Although the debate over what came first – the human capacity for pitch or rhythm – has become somewhat irrelevant, the trope that music began as “purely rhythmic” continues to confront music scholarship and pedagogy. Because the analysis of Paleolithic music and culture has tended toward Eurocentrism, this paper shows how recent discoveries outside of Europe are constructing a new narrative.
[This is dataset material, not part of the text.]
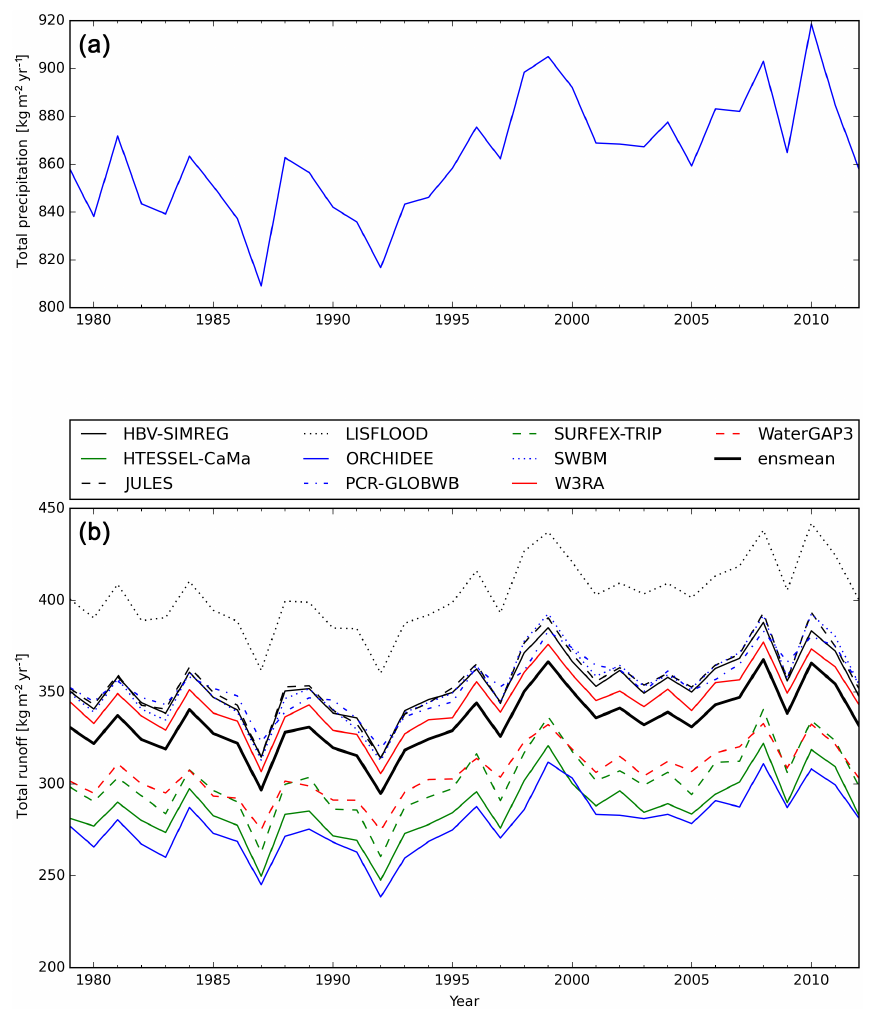
Figure 9. Global mean yearly precipitation (a) and runoff (kgm − 2 yr − 1 ) for all models (b) . The thick black line represents the ensemble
Traces of European Renaissance Keyboards in Early Modern Sub-Saharan Africa

Janie Cole

Yale University

Keyboards often served as essential commodities in early modern European overseas exploration and expansion, circulating as a motivation of colonial, diplomatic, commercial, and religious interests. Yet while we know much about the circulation and use of keyboards in trading centers, missionary activities, ambassadorial ventures, and educational institutions in the New World and Asia, few studies have focused on their presence and cultural functions in Africa. Drawing on late Renaissance travelers’ narratives, missionary records and indigenous sources, this paper presents three case studies from the North-East African highlands, West-Central and Southern Africa, to explore the dissemination, musical functions, and cultural significance of the earliest documented Western keyboards in sub-Saharan Africa, and how musical performance served as a construct for representation, identity, agency, and power in Afro-European encounters and colonial perspectives. First, it focuses on one of the earliest recorded encounters between the Christian kingdom of Ethiopia and Latin Europe in 1520, namely between a Portuguese embassy and the court of King Lebnä Dengel, to provide new details on keyboards used for diplomacy and gift-giving, the local faranji (foreigners) community of musicians, and the first recorded European instruments to be brought into Ethiopia. Second, musical encounters in South Africa in Cape colonial society during the 1650s between the retinue of Jan van Riebeeck and the local indigenous Khoekhoe community reveal the use of keyboards in colonization processes. Finally, early references to missionary keyboards taken to the Kingdom of Kongo during the 1490s and possibly one of the earliest ethnographic visual representations of a European keyboard in Africa from the 1650s point to the possibility that harpsichords had reached West-Central Africa by the mid 17th century (if not earlier), being employed as identifiers of power and cultural appropriation. These Afro-European encounters offer tantalizing views on the spread of keyboard instruments across three continents and how they were used as colonial, evangelical, and political tools by European powers, thus giving broader insight into the role of Renaissance keyboards in constructing cultural identity and the collisions of political, social and cultural hierarchies in Africa in an entangled global early modern.